Moretti atribuiu a crise não apenas às dívidas herdadas da administração anterior, comandada pelo ex-prefeito Kalil Baracat (MDB), mas também à redução dos repasses de ICMS ao município após a mudança nas regras de distribuição estabelecidas pela Lei Complementar nº 746/2022, sancionada pelo então governador Mauro Mendes (União Brasil).
Segundo a prefeita, Várzea Grande arrecada cerca de R$ 1,5 bilhão para o Estado, mas recebe de volta, em média, apenas R$ 13 milhões por mês em repasses de ICMS.
Além disso, ela criticou o modelo de cobrança dos precatórios, afirmando que a legislação considera apenas a arrecadação municipal e desconsidera as despesas da Prefeitura, o que, segundo ela, agrava ainda mais o desequilíbrio financeiro.
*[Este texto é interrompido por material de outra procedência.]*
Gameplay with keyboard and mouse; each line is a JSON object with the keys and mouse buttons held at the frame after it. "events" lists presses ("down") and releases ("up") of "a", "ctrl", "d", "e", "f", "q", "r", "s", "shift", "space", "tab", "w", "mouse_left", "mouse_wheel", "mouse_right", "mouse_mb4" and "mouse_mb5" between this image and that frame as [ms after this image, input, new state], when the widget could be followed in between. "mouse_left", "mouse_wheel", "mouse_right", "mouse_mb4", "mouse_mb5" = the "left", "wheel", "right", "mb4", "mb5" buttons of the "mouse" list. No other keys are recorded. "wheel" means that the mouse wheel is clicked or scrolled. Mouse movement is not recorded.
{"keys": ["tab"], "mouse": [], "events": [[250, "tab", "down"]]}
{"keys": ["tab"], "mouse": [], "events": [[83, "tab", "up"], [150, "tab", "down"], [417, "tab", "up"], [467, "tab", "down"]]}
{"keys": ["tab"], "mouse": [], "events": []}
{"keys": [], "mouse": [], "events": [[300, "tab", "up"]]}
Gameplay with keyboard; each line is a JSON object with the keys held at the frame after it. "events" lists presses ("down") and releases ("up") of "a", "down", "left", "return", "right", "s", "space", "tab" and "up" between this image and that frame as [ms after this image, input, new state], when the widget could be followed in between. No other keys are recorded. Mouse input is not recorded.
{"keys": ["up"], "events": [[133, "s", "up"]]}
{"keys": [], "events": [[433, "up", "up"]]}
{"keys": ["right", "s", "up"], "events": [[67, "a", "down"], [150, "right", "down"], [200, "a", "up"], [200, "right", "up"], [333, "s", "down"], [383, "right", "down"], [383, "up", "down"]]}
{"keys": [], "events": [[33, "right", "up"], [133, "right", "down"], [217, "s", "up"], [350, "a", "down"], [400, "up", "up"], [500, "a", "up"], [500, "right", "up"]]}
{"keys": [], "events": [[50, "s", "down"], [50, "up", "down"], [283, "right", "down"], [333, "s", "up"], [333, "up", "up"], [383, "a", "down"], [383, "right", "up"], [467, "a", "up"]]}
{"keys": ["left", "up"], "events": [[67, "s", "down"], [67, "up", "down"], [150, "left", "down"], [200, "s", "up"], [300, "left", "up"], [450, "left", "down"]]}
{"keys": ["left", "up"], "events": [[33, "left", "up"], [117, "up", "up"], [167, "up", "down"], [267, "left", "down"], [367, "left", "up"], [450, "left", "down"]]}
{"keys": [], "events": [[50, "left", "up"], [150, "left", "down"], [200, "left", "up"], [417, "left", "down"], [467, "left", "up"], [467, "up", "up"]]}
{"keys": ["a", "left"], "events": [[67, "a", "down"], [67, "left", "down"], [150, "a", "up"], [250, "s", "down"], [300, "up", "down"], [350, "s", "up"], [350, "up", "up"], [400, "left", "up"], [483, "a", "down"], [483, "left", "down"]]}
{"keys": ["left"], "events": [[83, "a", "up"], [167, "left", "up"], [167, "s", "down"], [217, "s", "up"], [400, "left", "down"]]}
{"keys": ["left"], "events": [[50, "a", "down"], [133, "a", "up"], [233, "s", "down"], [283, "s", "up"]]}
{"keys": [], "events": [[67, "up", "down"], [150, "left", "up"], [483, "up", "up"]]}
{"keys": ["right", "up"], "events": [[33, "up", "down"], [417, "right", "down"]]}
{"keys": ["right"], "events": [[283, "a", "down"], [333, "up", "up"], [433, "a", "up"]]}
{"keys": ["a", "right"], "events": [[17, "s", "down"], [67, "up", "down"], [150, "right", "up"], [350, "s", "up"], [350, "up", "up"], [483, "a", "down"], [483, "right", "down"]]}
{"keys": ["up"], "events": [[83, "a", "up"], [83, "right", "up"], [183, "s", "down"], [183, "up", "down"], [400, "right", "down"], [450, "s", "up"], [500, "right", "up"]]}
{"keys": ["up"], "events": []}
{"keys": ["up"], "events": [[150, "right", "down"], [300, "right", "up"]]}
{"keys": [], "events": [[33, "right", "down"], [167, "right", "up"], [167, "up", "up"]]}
Ao comentar o bloqueio das contas do município pelo Tribunal de Justiça de Mato Grosso (TJMT), após o descumprimento do acordo para pagamento de aproximadamente R$ 6,5 milhões mensais em precatórios, a prefeita fez um desabafo.
“Hoje eu não tenho dinheiro para pagar o pessoal da Saúde, que trabalhou um mês. Eu não tenho dinheiro para pagar na sexta-feira. Do jeito que está, eu entrego a chave para o Tribunal. Tem que ser resolvido, porque amanhã vai ter família sem o seu alimento. Eu sei que é a lei, mas o povo não entende. Se eu deixar de pagar o salário, vai ter gente morrendo no PS.”
A declaração evidencia a gravidade do cenário financeiro enfrentado pela administração municipal e amplia o debate sobre os impactos das regras de distribuição do ICMS e do pagamento de precatórios nas contas das prefeituras de Mato Grosso.